Joe, Kem & Charlie arrive – and deliver!

Concert review: The “Terrific 3” created an evening of pure pleasure.

Warren Roseborough | 3/23/2015, 2:34 p.m.
Concert review: The “Terrific 3” created an evening of pure pleasure.
Charlie Wilson makes his entrance, performing his signature “Party Train” at the FedExForum in Downtown Memphis on Friday night. (Photo: Warren Roseborough) Photo by Warren Roseborough

by Warren Roseborough

Special to The New Tri-State Defender

Charlie, Kem and Joe had already “arrived” before either of them stepped out on stage at FedExForum on Friday night. Proof was evident in the 9,000-plus pairs of eyes trained on them.

Each R&B icon declared that the Memphis crowd was the best he had seen so far on tour. And while there is no official measurement of such, the Memphis faithful responded to the declarations as if the truth was self-evident.

The Fred Jones-delivered concert kicked off at 7 p.m. on the dot, with Joe – dressed in black leather – opening with one of hits, “I Don’t Want To Be A Player No More.” Working the crowd, he transitioned into “Ride Wit U,” featuring G Unit, from the album “And Then.” Next, he broke into his rendition of Frankie Beverly & Maze’s “Before I Let Go.”

A craftsman, Joe left the stage, descending into the crowd, taking selfies with the ladies. Getting personal, he told the crowd that he has been in the business for 20 years and that he was ever so thankful for the ongoing support.

Kem was sharp in a two-piece, black-and-white print suit accented with a distinct pair of white shoes. He prefers a tight fit, a fact he volunteered. He walked out and issued an invitation: “If you believe in love, say yeah!” Instant chemistry.

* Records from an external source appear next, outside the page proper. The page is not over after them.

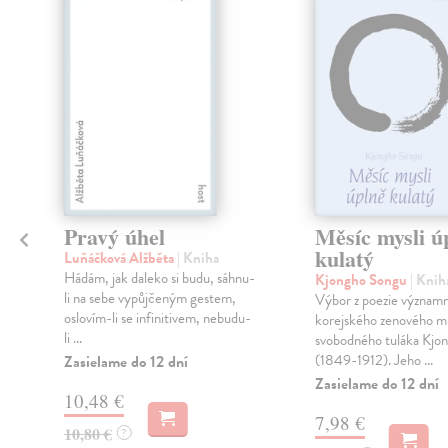
klade
Pravý úhel
Měsíc mysli ú
kulatý
Luňáčková Alžběta
| Kniha
Hádám, jak daleko si budu, sáhnu-
Kjongho Songu
| Knih
li na sebe vypůjčeným gestem,
Výbor z poezie význam
oslovím-li se infinitivem, nebudu-
korejského zenového mi
li ...
svobodného tuláka Kjo
(1849-1912). Jeho ...
Zasielame do 12 dní
Zasielame do 12 dní
10,48 €
7,98 €
10,80 €
?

Firing right out of the box, he performed “Love Calls,” followed by “Favorite Thing” and “Nobody Like You.” Throughout the set, he mingled with the crowd, at one point handing the mike to male concertgoers and singing to their wives or girl friends. Don’t be mad, he joked, adding that he was trying to help.

It’s often mentioned that Kem’s sound brings to mind Al Jarreau and Kem dropped that the two are talking about doing an album together.

Launching into “Find Your Way (Back In My Life),” Kem gave some of the men a chance to serenade their mates. He closed the set with Rick James’ hit, “Give It To Me Baby.”

I must note that Kem shared his trademark testimony of transformation – from drugs, homelessness and stealing from his mother’s purse to living a God-saved life. God is going to make it right, he said, certain that someone in the audience needed that assurance right then.

Charlie Wilson

Spectacular theatrics and smooth vocals, Charlie Wilson is non-stop show. This one started out with a guy holding a lantern, saying “All Aboard!” The lights were low and then out came Wilson, with a line of beautiful women, singing “Party Train.” The band was jamming, sounding so good. Dressed in black pants and shirt, with a sequined jacket, he jumped into “Burn Rubber” and then changed into a black and silver outfit. When you go to a Charlie Wilson concert, expect a lot of wardrobe changes.

A “Smooth Criminal” rendition had the crowd chanting “Go Charlie Go, Charlie Go Charlie,” as Wilson danced with the energy of a teenager. Wardrobe change and it was glow-in-the-dark time.

Talking about how he missed his friend Roger Troutman of Zapp, Wilson paid tribute with “Doo Wah Ditty.” Directing each man to tell his woman how beautiful she was, he went into “Goodnight Kisses.” Wardrobe change – black-and-white suit and red jumpsuits for the dancers – and he was into “There Goes My Baby.” With the band rolling, Charlie left the stage for a brief moment and changed into a silver suit. Then came snips of Joe’s “I Wanna Know” and Kem’s “Save My Life.”

On June 30, Wilson has a new book coming out and he encouraged the crowd to preorder. Back to work, the jam session continued, with Wilson carving out time to thank everyone for coming out and singling out the first-timers. The evening included a segment with him singing about how God is so amazing, which dovetailed with his account of going from rags to riches and riches to rags as a crack-cocaine addict. Nineteen years clean and sober, his story was inspirational.

With his hit “You Are” topping the charts for 16 weeks, Wilson made a special note to say thanks, closing the A-plus show with “Outstanding.”